- Ullah in 2024
- Born: 1992 (age 33–34) Rakhine State, Myanmar
- Occupations: Poet, human rights activist
- Organization: Executive Director of the Rohingya Maìyafuìnor Collaborative Network

= Yasmin Ullah =

Rohingya poet and human rights activist

Yasmin Ullah (born 1992) is a Rohingya and Canadian poet and activist. She heads the Rohingya Maiyafuinor Collaborative Network, and is a poet on Rohingya issues. She is also known for filing a genocide case against Myanmar's president Min Aung Hlaing in Jakarta.

==Biography==
She was born in 1992 in the Rakhine State. At age 3, her family fled Myanmar to Thailand, where she spent 16 years. She lived under a fake identity to go to school and has stated her residence there was "almost illegal". In 2011, at age 19, she moved to British Columbia. She became a Canadian citizen in 2016.

Two years later, she entered university, seeking to become a medical professional, but language hurdles interfered. She worked as a receptionist and assistant in a dental office and left school. In 2017, after a military crackdown on Rohingya in Myanmar, she fundraised, before returning to school to study political science and sociology.

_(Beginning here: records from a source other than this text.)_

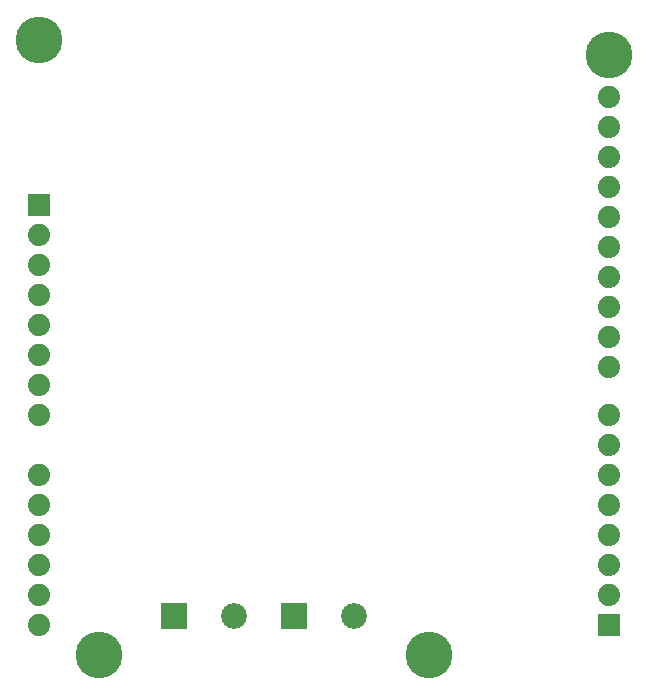
<source format=gbr>
G04 start of page 7 for group -4062 idx -4062 *
G04 Title: (unknown), soldermask *
G04 Creator: pcb 20140316 *
G04 CreationDate: Fri 13 Apr 2018 03:31:12 AM GMT UTC *
G04 For: railfan *
G04 Format: Gerber/RS-274X *
G04 PCB-Dimensions (mil): 2100.00 2700.00 *
G04 PCB-Coordinate-Origin: lower left *
%MOIN*%
%FSLAX25Y25*%
%LNBOTTOMMASK*%
%ADD53C,0.0860*%
%ADD52C,0.1560*%
%ADD51C,0.0740*%
%ADD50C,0.0001*%
G54D50*G36*
X196300Y23700D02*Y16300D01*
X203700D01*
Y23700D01*
X196300D01*
G37*
G54D51*X200000Y30000D03*
Y40000D03*
Y50000D03*
Y60000D03*
Y70000D03*
G54D52*X140000Y10000D03*
G54D53*X115000Y23000D03*
G54D51*X10000Y130000D03*
Y120000D03*
Y110000D03*
Y100000D03*
G54D50*G36*
X6300Y163700D02*Y156300D01*
X13700D01*
Y163700D01*
X6300D01*
G37*
G54D51*X10000Y150000D03*
Y140000D03*
G54D52*Y215000D03*
G54D51*X200000Y80000D03*
Y90000D03*
Y106000D03*
Y116000D03*
Y126000D03*
Y136000D03*
Y146000D03*
Y156000D03*
Y166000D03*
Y176000D03*
Y186000D03*
Y196000D03*
G54D52*Y210000D03*
G54D51*X10000Y90000D03*
Y70000D03*
Y60000D03*
Y50000D03*
Y40000D03*
Y30000D03*
Y20000D03*
G54D52*X30000Y10000D03*
G54D50*G36*
X50700Y27300D02*Y18700D01*
X59300D01*
Y27300D01*
X50700D01*
G37*
G54D53*X75000Y23000D03*
G54D50*G36*
X90700Y27300D02*Y18700D01*
X99300D01*
Y27300D01*
X90700D01*
G37*
M02*

</source>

She has since worked as an activist for Rohingya affairs, serving as a former president of the Rohingya Human Rights Network, consulting for the Montreal Holocaust Museum and the Canadian Museum for Human Rights, and speaking for the Canadian legislature. She serves as executive director of the Rohingya Maiyafuinor Collaborative Network, and was a United Nations Fellow in 2023. She attended The Gambia v. Myanmar.

She has also opposed what she claims to be misinformation about Rohingya people, including in Malaysia. She has called for the United Nations to call the Rohingya genocide a genocide, not ethnic cleansing. She has also worked on more accessible mosques to people with special needs, and has called for an end to misogyny.

In 2026, she filed a genocide lawsuit against Burmese president Min Aung Hlaing in Indonesia under the country's universal jurisdiction rules. She stated that she wants to "face Min Aung Hliang in court and actually get him to face the victims" of what has been alleged to be a genocide.

Ullah is also a poet and writer: two of her poems were published in the 2019 anthology I am a Rohingya, and were described as "purposefully direct" by The Kenyon Review. She is the author of children's book Hafsa and the Magical Ring.